INSTRUCTIONS FOR THE TASK: Restate each line of the listing exactly, without carrying over any pictures.

*** Opening of GIVEN DATA ***

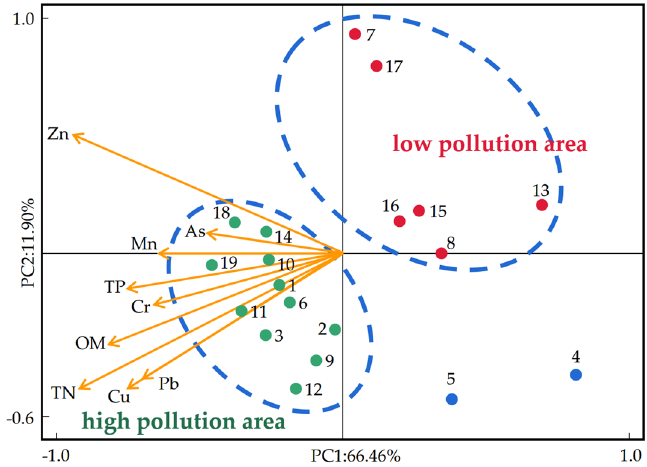
Figure 5. Principal component analysis of HMs with N and P pollutants in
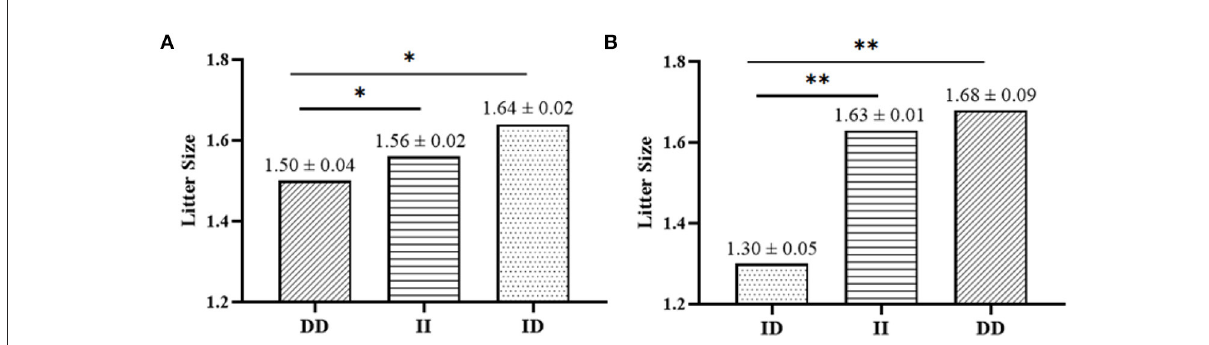
FIGURE4 Association analyses between litter size and the two InDels in SBWC goats; (A) P1-Del-17bp, (B) P2-Del-20bp. * means P < 0.05; ** means P < 0.01.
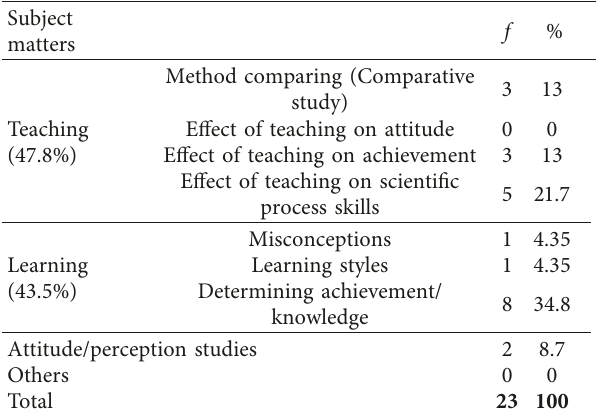
Table 5: General subject areas in the IBL studies in Ethiopia (2010 to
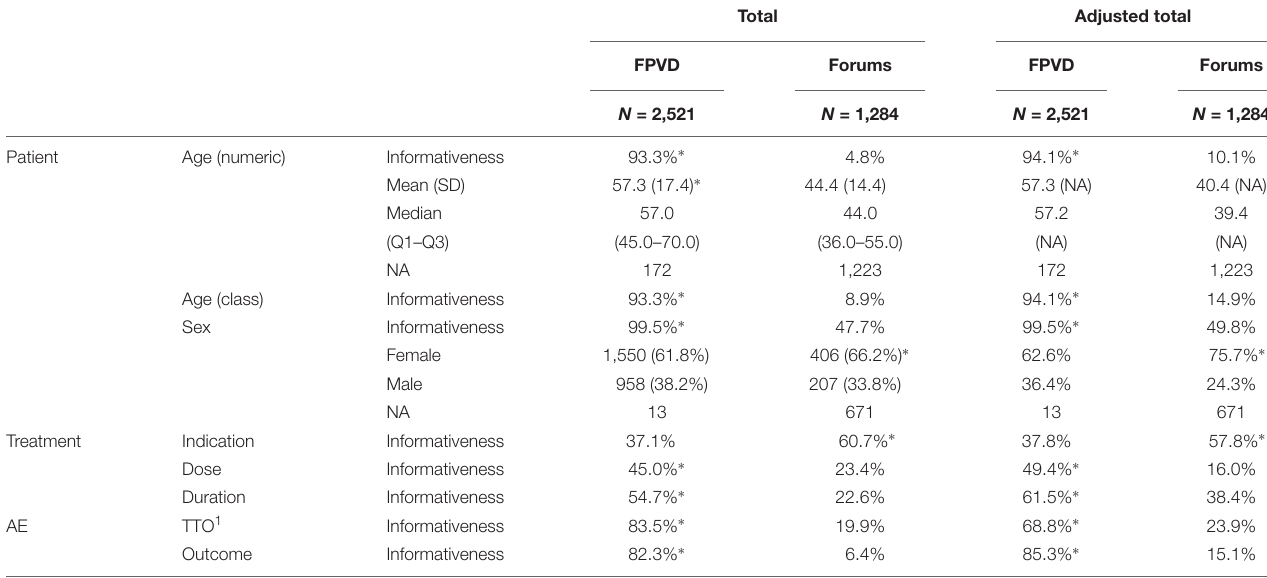
TABLE 4 | Comparison of the age and sex of patients and informativeness of the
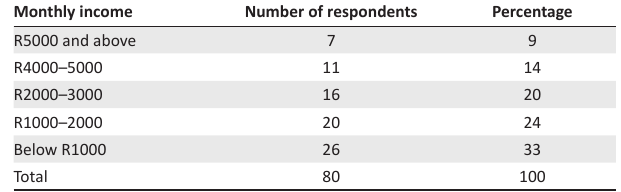
TABLE 3: Monthly income of the respondents.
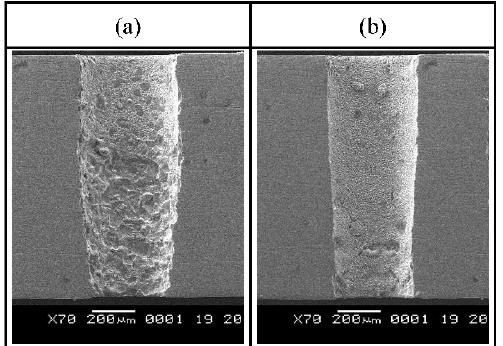
Figure 9. SEM image of micro hole profile under different duty factor; ( a ) 20%, ( b ) 40%.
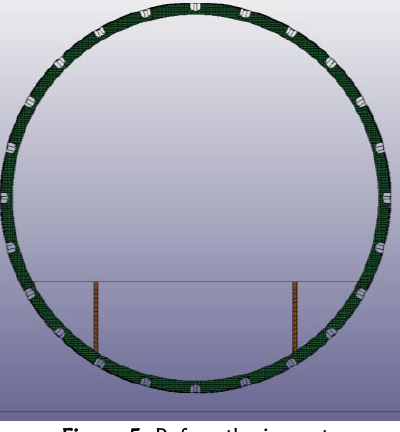
Figure 5: Before the impact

*** Close of GIVEN DATA ***

YOUR SOLUTION:
Figure 5. Principal component analysis of HMs with N and P pollutants in
FIGURE4 Association analyses between litter size and the two InDels in SBWC goats; (A) P1-Del-17bp, (B) P2-Del-20bp. * means P < 0.05; ** means P < 0.01.
Table 5: General subject areas in the IBL studies in Ethiopia (2010 to
TABLE 4 | Comparison of the age and sex of patients and informativeness of the
TABLE 3: Monthly income of the respondents.
Figure 9. SEM image of micro hole profile under different duty factor; ( a ) 20%, ( b ) 40%.
Figure 5: Before the impact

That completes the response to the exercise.